----- Listed entries
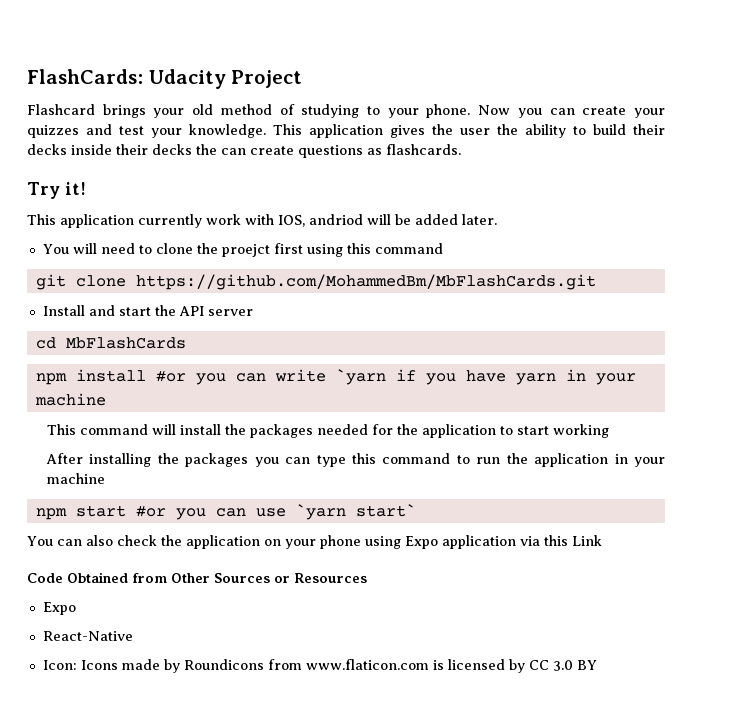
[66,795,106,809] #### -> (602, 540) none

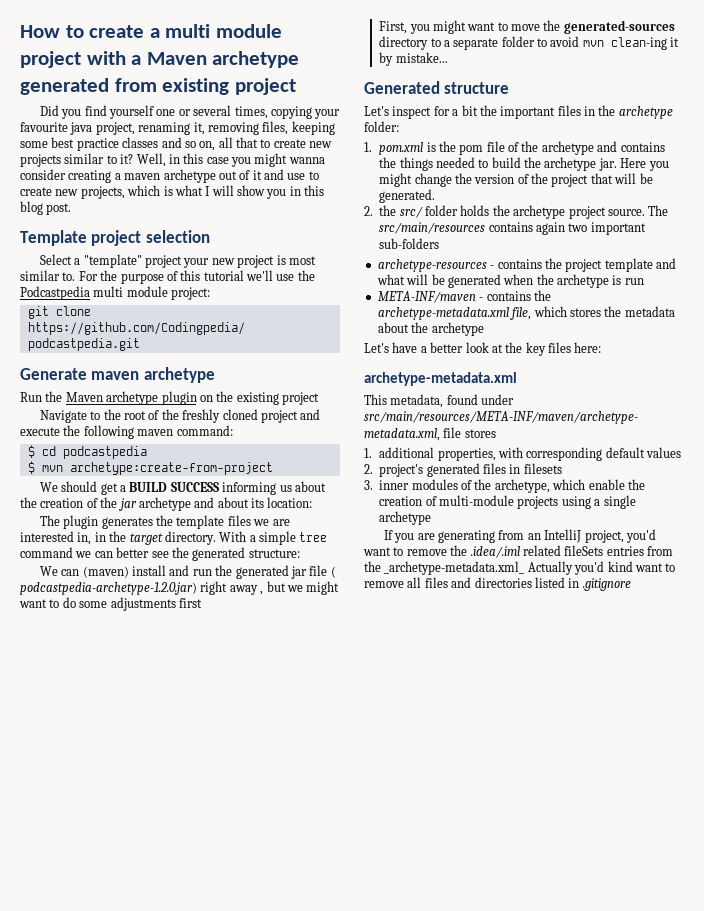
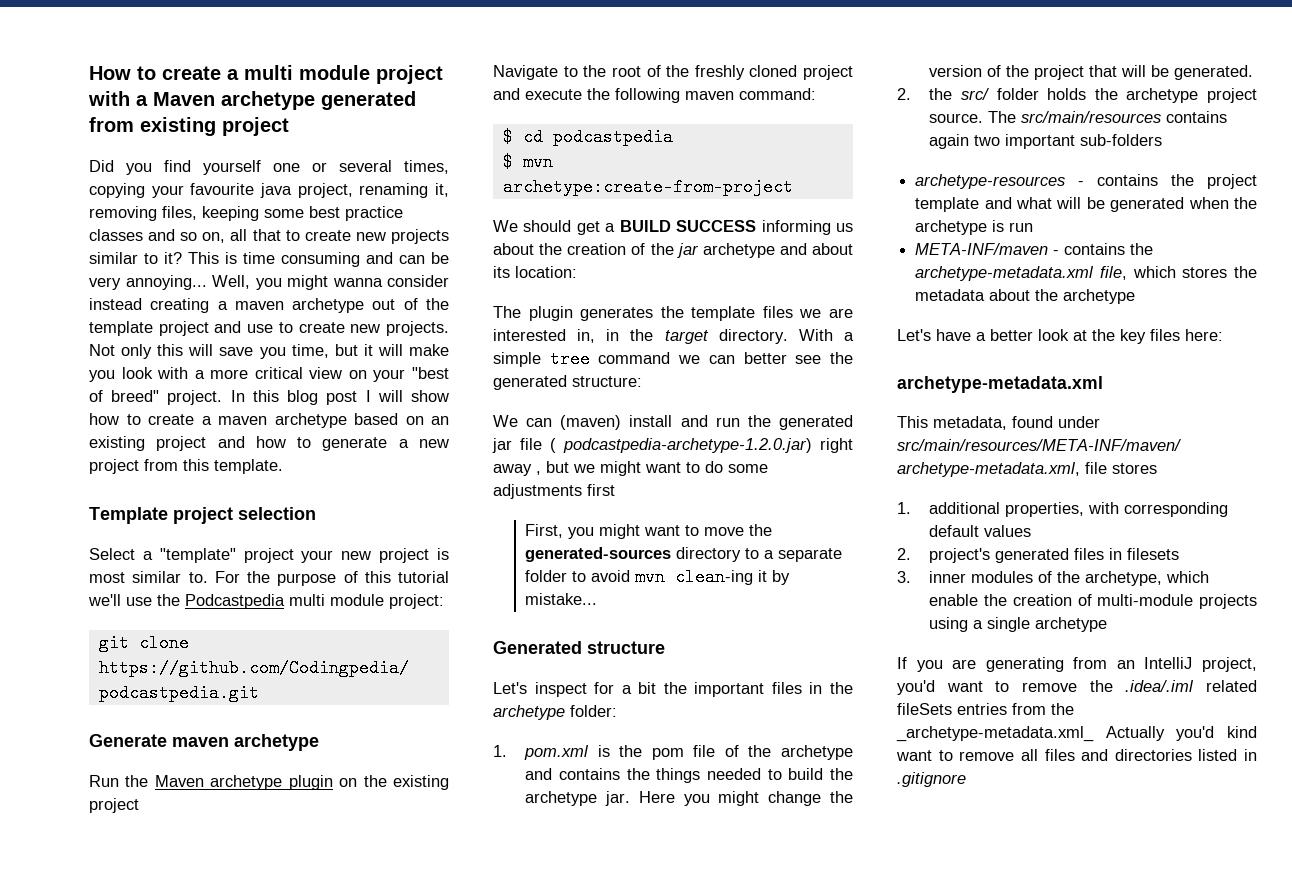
[136,153,229,167] Well, in this case -> [188,252,449,267] [89,275,250,290] This is time consuming and can be very annoying... Well,
(66, 174) none -> [89,298,142,310] instead
[252,170,262,180] it -> [425,298,449,310] [89,321,209,336] the template project
[80,185,325,199] [20,201,72,215] projects, which is what I will show you in this blog post. -> [386,321,449,336] [89,344,450,359] [89,367,449,382] [89,390,450,405] [89,413,449,428] [89,436,449,451] [89,459,283,474] projects. Not only this will save you time, but it will make you look with a more critical view on your "best of breed" project. In this blog post I will show how to create a maven archetype based on an existing project and how to generate a new project from this template.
----------
About this task:
Return every line of the records in which the word "none" is found.

Result of this exercise:
[66,795,106,809] #### -> (602, 540) none
(66, 174) none -> [89,298,142,310] instead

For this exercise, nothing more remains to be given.